Provides support for handling different kinds of characters sets: A basic set of string functions, conversion methods and character constants.

Instances, Names and Aliases

Character set instances are treated as singletons and automatically buffered for reduced memory usage.

The name of a character set is based on the IANA-assigned name, using the preferred MIME name if available. As a wide variety of names, often with only slight differences in typography, exist, several aliases of supported character sets are defined. On each request, aliases are resolved to the correct IANA-assigned name of the character set, on which the actual character set driver is based on.

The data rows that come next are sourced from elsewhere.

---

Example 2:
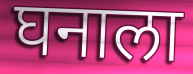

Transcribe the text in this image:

घनाला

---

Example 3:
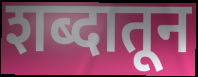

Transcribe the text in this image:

शब्दातून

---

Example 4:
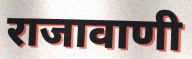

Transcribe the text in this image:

राजावाणी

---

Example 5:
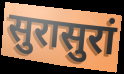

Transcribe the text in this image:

सुरासुरांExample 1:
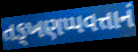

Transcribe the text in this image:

તઙ્ખણપ્પવત્તાનં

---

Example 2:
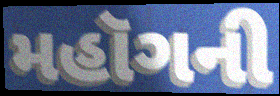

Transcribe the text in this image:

મહૉગની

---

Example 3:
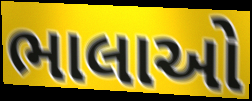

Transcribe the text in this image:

ભાલાઓ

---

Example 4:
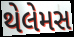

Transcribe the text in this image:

થેલેમસ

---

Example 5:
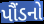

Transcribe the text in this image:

પૌંડનો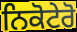
ਨਿਕੋਟੇਰੋ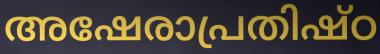
അഷേരാപ്രതിഷ്ഠ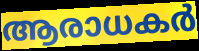
ആരാധകർ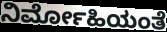
ನಿರ್ಮೋಹಿಯಂತೆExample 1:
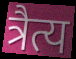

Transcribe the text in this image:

त्रैत्य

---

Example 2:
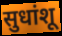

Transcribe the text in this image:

सुधांशू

Aliases can either be assigned programmatically via the Core\Charset base class, or defined as modules that only consist of a single alias registration call:

// Example of alias module ANSI_x3.4-1968 for character set ASCII.
namespace Core\Charset\Alias;

use Core\Charset;
use Core\Loader;

Loader::registerModule('1.0');

Charset::registerAlias('ansi_x3.4-1968', 'ascii');

Character Conversion

Character conversion is based on UTF-8 as an Internet standard and UCS-2 for fast conversion of characters in the Basic Multilingual Plane (BMP) and representation of a single character by a fixed 16-bit integer.

Almost all traditional character sets have their code points mapped within the Unicode BMP and can provide conversions to and from Unicode using lookup tables to their corresponding UCS-2 character which is then easily encoded in or decoded from UTF-8.

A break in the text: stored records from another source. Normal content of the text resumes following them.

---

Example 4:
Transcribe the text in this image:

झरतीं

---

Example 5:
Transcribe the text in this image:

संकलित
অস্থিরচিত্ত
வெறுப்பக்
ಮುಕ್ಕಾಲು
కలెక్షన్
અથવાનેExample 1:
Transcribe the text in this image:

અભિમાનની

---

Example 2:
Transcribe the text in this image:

Core\Object implements Core\Chainable
Extended by Core\Set implements Core\Accessor
Extended by Core\Charset

Direct known subclasses

Core\Charset\Driver\ascii, Core\Charset\MultiByte

Indirect known subclasses

Core\Charset\Driver\iso88591, Core\Charset\Driver\iso885915, Core\Charset\Driver\utf8, Core\Charset\Driver\macroman, Core\Charset\Driver\sjis, Core\Charset\Driver\utf16, Core\Charset\Driver\utf16be, Core\Charset\Driver\utf16le, Core\Charset\Driver\utf32, Core\Charset\Driver\utf32be, Core\Charset\Driver\utf32le

Abstract
Namespace: Core
Package: Core\Charset
See: https://en.wikipedia.org/wiki/Character_encoding
See: http://www.iana.org/assignments/character-sets/character-sets.xhtml
Since: 3.0
Requires: PHP 5.3.2
Version: 1.4.1
Located at Charset.inc.php

Methods summary

public static Core\Charset
# activate( string|Core\Charset $charset )

Loads and activates a named character set.

Loads and activates a named character set.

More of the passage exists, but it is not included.